Now he has turned his hand to the modinhas, Portuguese love songs from the salons of Portuguese/Brazilian society in the late eighteenth and early nineteenth century. They were vastly popular, with hundreds published and circulated in Lisbon's Jornal de Modhinas. Intended originally to be sung with guitar or piano, but sometimes played by groups of musicians, the printed accompaniments are very simple, so Chernaik has arranged them tastefully for string quintet with occasionally a flute obbligato. This gives a flavour of café music or even suggests an accordion sound.

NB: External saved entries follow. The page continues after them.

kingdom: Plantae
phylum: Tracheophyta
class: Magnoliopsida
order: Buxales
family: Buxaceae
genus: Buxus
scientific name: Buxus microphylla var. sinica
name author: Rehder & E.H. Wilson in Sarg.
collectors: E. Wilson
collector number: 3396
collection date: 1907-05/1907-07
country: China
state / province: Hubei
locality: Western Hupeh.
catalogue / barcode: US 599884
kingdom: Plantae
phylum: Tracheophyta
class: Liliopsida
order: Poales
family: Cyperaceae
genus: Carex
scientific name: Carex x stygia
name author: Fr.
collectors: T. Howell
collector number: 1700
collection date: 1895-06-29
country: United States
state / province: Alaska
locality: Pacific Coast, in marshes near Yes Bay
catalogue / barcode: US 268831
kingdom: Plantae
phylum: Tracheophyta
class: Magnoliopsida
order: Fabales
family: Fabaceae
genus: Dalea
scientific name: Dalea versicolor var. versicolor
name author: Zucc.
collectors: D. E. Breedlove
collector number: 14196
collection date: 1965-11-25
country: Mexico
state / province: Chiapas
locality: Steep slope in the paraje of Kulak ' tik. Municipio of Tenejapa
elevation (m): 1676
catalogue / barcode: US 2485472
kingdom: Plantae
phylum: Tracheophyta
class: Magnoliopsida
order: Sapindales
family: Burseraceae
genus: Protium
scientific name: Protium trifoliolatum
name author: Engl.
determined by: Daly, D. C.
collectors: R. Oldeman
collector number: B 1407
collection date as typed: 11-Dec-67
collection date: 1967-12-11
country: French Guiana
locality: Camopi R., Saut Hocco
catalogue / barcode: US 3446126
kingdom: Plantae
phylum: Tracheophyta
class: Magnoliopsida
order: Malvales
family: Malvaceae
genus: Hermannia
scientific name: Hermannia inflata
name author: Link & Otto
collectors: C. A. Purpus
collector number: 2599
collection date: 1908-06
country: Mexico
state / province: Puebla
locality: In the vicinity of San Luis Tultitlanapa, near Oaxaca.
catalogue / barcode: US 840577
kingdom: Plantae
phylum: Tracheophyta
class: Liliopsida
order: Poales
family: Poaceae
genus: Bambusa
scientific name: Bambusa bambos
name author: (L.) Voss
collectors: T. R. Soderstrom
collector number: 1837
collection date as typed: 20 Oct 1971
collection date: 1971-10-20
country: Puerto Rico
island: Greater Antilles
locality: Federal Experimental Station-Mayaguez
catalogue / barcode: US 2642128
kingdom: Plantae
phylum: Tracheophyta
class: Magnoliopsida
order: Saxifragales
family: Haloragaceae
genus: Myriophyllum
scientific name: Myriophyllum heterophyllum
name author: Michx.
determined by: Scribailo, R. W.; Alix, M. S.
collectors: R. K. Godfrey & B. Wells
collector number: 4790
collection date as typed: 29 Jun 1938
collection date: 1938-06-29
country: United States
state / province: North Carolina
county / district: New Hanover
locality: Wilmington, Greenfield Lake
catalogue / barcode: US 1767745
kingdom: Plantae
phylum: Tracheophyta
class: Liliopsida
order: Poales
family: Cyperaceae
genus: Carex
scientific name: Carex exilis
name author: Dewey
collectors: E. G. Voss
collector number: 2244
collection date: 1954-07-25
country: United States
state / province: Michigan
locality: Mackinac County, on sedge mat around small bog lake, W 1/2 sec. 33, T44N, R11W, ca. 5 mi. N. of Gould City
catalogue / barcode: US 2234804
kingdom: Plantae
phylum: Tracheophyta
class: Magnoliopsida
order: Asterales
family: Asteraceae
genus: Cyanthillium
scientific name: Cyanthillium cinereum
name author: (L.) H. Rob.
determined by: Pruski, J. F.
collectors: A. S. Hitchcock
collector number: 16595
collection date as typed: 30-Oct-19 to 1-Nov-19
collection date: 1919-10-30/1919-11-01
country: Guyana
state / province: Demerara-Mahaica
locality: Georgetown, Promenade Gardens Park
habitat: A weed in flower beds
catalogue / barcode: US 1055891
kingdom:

Described by the novelist William Beckford as 'the most voluptuous and bewitching music since the days of the Sybarites', they are indeed charming and seductive, and prove a perfect vehicle for Lorna Anderson's debut CD for London Independent Records. She has a natural manner of singing and holds interest through the repeated phrases in the numerous stanzas. All seventeen tracks should however not be played straight through, because their variety is limited and the moods conveyed by the music often belie the anguish of the forsaken lovers.

English summaries are supplied, but you would do much better to follow them with the complete bi-lingual texts which can be accessed and printed out from the London Independent Records website ( – an excellent solution to the problem how to provide texts and translations whilst keeping production costs within bounds. The recording and production are exemplary, and the venture was supported by the Calouste Gulbenkian Foundation.

Portuguese love songs from the salons of Portuguese/Brazilian society, vastly popular in the late eighteenth and early nineteenth century – charming and seductive, and a perfect vehicle for Lorna Anderson's debut CD – complete bi-lingual texts can be accessed and printed out.